> [TO-DO ITEM]
Return every one of the entries below character for character, leaving out the pictures.

Items from a dataset
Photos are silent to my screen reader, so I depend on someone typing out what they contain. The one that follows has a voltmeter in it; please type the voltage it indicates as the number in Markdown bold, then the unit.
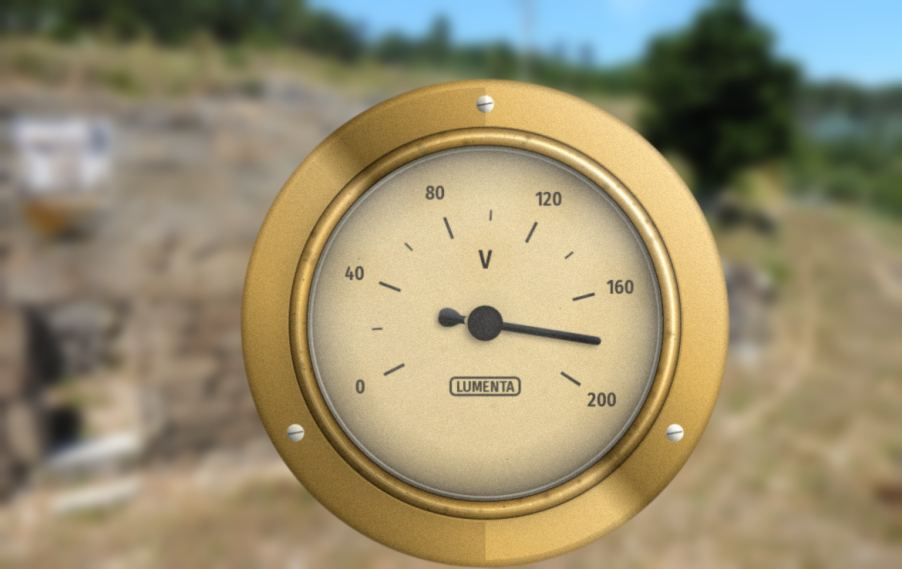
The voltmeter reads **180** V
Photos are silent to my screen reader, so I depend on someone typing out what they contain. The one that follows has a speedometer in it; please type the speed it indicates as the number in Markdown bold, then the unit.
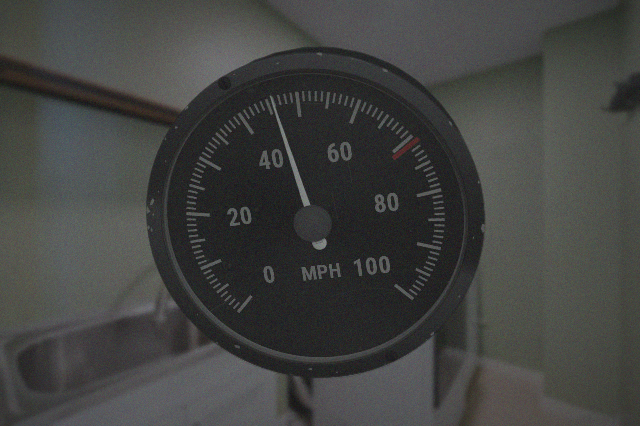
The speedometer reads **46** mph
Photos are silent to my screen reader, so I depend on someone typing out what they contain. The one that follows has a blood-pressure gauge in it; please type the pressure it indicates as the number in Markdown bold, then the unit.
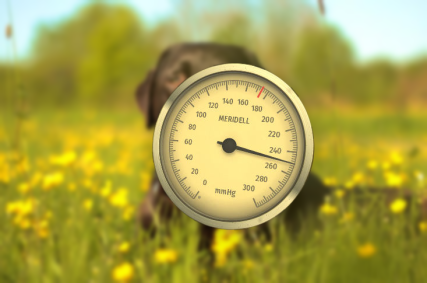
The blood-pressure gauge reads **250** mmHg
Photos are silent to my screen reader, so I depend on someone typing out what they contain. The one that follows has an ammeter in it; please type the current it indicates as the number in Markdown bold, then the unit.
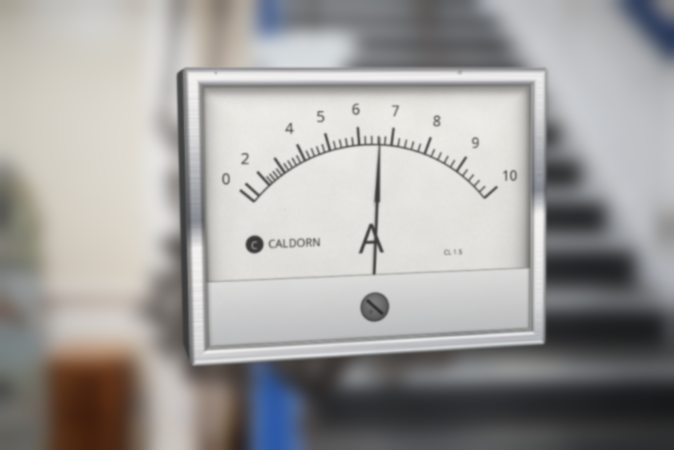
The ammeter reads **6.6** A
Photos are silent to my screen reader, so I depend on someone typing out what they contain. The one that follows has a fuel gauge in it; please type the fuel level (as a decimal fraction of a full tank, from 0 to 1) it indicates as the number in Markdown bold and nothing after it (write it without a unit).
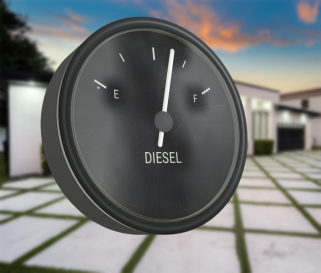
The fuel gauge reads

> [RESULT OF THIS TASK]
Photos are silent to my screen reader, so I depend on someone typing out what they contain. The one that follows has a voltmeter in it; please type the voltage it indicates as the number in Markdown bold, then the unit.
The voltmeter reads **180** V
Photos are silent to my screen reader, so I depend on someone typing out what they contain. The one that follows has a speedometer in it; please type the speed it indicates as the number in Markdown bold, then the unit.
The speedometer reads **46** mph
Photos are silent to my screen reader, so I depend on someone typing out what they contain. The one that follows has a blood-pressure gauge in it; please type the pressure it indicates as the number in Markdown bold, then the unit.
The blood-pressure gauge reads **250** mmHg
Photos are silent to my screen reader, so I depend on someone typing out what they contain. The one that follows has an ammeter in it; please type the current it indicates as the number in Markdown bold, then the unit.
The ammeter reads **6.6** A
Photos are silent to my screen reader, so I depend on someone typing out what they contain. The one that follows has a fuel gauge in it; please type the fuel level (as a decimal fraction of a full tank, from 0 to 1) it indicates as the number in Markdown bold and nothing after it (write it without a unit).
The fuel gauge reads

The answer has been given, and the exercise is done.